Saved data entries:
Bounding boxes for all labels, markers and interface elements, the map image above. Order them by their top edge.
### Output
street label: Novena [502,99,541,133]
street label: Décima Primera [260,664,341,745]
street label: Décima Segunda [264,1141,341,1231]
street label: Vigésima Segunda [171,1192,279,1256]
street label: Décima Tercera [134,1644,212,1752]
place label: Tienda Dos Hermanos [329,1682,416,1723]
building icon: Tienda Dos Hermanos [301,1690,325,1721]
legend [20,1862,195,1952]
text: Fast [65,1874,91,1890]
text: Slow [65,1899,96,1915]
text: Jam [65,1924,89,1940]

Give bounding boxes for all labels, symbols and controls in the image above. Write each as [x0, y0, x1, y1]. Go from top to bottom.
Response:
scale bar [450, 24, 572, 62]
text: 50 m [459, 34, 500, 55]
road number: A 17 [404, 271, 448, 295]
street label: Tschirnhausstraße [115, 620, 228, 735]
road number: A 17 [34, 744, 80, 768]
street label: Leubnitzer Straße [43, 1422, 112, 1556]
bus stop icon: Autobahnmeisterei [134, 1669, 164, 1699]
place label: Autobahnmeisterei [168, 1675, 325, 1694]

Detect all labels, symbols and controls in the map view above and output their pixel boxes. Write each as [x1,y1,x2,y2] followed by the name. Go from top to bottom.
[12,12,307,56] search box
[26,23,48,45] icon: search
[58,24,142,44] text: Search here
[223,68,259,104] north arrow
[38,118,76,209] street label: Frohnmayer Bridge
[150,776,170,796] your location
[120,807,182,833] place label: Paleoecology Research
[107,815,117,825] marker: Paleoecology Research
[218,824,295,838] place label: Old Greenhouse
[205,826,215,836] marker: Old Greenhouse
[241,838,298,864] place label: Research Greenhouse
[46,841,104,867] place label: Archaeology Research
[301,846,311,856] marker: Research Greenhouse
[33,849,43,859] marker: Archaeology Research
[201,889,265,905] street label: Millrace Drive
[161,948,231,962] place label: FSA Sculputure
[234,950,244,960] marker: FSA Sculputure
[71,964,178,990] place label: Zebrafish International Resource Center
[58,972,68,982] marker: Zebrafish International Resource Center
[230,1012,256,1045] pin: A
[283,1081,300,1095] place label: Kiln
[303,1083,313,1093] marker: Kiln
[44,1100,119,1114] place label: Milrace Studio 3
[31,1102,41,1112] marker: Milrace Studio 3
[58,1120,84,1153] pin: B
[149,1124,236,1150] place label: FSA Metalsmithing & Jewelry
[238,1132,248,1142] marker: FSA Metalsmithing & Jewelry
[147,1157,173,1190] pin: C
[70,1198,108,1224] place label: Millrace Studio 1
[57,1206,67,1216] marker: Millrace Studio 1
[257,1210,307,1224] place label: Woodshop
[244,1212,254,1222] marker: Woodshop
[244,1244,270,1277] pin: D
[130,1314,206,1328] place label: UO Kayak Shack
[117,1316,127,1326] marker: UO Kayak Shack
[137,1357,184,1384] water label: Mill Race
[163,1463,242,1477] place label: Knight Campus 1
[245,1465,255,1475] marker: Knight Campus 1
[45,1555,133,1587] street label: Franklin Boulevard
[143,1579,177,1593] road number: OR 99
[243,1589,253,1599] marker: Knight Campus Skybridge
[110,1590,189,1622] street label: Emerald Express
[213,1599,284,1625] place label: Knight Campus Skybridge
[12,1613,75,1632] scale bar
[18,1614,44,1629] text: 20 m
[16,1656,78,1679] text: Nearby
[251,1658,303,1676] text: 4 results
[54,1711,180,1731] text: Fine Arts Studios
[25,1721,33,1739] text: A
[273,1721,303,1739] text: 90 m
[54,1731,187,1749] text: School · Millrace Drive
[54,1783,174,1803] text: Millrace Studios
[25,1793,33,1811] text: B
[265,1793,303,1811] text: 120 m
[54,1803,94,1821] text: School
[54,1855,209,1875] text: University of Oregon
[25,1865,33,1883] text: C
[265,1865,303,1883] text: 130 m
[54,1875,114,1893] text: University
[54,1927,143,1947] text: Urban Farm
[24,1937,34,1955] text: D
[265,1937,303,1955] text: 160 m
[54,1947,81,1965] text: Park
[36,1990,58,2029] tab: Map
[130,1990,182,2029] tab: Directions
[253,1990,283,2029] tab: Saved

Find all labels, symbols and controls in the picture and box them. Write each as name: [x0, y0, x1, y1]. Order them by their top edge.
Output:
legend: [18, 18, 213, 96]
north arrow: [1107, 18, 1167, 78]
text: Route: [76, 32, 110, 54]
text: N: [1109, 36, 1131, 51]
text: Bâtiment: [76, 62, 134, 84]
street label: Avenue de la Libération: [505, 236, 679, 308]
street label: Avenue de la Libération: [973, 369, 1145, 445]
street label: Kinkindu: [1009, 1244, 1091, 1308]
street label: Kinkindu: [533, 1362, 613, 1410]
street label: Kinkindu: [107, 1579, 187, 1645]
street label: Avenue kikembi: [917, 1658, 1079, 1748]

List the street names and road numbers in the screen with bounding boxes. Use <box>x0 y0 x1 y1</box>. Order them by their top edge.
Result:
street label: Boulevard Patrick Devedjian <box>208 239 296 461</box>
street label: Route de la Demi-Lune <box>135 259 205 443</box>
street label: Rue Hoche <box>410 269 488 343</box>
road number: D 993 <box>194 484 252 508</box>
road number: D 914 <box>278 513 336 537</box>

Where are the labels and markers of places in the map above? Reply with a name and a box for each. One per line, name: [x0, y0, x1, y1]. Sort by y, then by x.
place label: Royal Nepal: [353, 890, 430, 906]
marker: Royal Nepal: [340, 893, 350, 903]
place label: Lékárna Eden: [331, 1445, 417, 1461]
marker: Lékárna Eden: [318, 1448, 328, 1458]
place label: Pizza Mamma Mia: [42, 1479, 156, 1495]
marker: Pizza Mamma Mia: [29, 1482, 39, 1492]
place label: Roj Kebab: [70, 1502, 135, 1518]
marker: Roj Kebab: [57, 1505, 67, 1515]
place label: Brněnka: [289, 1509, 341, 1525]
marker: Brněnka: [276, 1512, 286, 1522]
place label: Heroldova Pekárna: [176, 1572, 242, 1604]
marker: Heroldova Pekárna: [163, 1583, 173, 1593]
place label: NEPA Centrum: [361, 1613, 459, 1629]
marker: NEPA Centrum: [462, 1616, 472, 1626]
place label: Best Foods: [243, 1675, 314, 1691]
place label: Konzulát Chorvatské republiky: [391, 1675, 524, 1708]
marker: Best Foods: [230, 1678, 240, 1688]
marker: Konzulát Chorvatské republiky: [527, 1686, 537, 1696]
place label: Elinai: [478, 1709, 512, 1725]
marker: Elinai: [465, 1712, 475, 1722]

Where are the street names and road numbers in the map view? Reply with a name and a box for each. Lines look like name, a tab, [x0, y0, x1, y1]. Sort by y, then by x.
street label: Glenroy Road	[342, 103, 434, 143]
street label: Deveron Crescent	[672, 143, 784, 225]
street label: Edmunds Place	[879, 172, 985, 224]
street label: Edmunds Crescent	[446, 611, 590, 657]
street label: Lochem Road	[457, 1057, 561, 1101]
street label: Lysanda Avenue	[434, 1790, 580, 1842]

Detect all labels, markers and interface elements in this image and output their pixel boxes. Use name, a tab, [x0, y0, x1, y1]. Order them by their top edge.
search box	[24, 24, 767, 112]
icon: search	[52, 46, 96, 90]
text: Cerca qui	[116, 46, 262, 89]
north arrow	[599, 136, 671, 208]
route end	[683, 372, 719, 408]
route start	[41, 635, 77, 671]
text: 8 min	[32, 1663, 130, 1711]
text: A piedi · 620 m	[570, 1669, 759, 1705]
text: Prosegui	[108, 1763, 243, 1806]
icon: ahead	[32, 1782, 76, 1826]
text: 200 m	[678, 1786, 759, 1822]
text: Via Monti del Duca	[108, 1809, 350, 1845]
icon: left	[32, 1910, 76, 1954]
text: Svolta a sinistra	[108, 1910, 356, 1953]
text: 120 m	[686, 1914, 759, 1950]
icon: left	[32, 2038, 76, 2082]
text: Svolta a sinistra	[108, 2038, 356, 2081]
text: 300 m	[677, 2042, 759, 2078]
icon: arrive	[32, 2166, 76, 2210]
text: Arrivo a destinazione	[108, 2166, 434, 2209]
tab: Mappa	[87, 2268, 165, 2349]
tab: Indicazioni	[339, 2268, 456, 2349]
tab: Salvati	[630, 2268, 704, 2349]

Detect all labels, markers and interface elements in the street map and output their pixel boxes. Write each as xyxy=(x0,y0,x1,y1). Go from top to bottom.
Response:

WORK TASK
Starting from the line that contains "Where are the street", reproduce each line of the data exactly through the last one.

RESPONSE TO THE TASK
Where are the street names and road numbers in the map view? Reply with a name and a box for each. Lines look like name, a tab, [x0, y0, x1, y1]. Sort by y, then by x.
street label: Glenroy Road	[342, 103, 434, 143]
street label: Deveron Crescent	[672, 143, 784, 225]
street label: Edmunds Place	[879, 172, 985, 224]
street label: Edmunds Crescent	[446, 611, 590, 657]
street label: Lochem Road	[457, 1057, 561, 1101]
street label: Lysanda Avenue	[434, 1790, 580, 1842]

Detect all labels, markers and interface elements in this image and output their pixel boxes. Use name, a tab, [x0, y0, x1, y1]. Order them by their top edge.
search box	[24, 24, 767, 112]
icon: search	[52, 46, 96, 90]
text: Cerca qui	[116, 46, 262, 89]
north arrow	[599, 136, 671, 208]
route end	[683, 372, 719, 408]
route start	[41, 635, 77, 671]
text: 8 min	[32, 1663, 130, 1711]
text: A piedi · 620 m	[570, 1669, 759, 1705]
text: Prosegui	[108, 1763, 243, 1806]
icon: ahead	[32, 1782, 76, 1826]
text: 200 m	[678, 1786, 759, 1822]
text: Via Monti del Duca	[108, 1809, 350, 1845]
icon: left	[32, 1910, 76, 1954]
text: Svolta a sinistra	[108, 1910, 356, 1953]
text: 120 m	[686, 1914, 759, 1950]
icon: left	[32, 2038, 76, 2082]
text: Svolta a sinistra	[108, 2038, 356, 2081]
text: 300 m	[677, 2042, 759, 2078]
icon: arrive	[32, 2166, 76, 2210]
text: Arrivo a destinazione	[108, 2166, 434, 2209]
tab: Mappa	[87, 2268, 165, 2349]
tab: Indicazioni	[339, 2268, 456, 2349]
tab: Salvati	[630, 2268, 704, 2349]

Detect all labels, markers and interface elements in the street map and output their pixel boxes. Write each as xyxy=(x0,y0,x1,y1). Go from top to bottom.
Response:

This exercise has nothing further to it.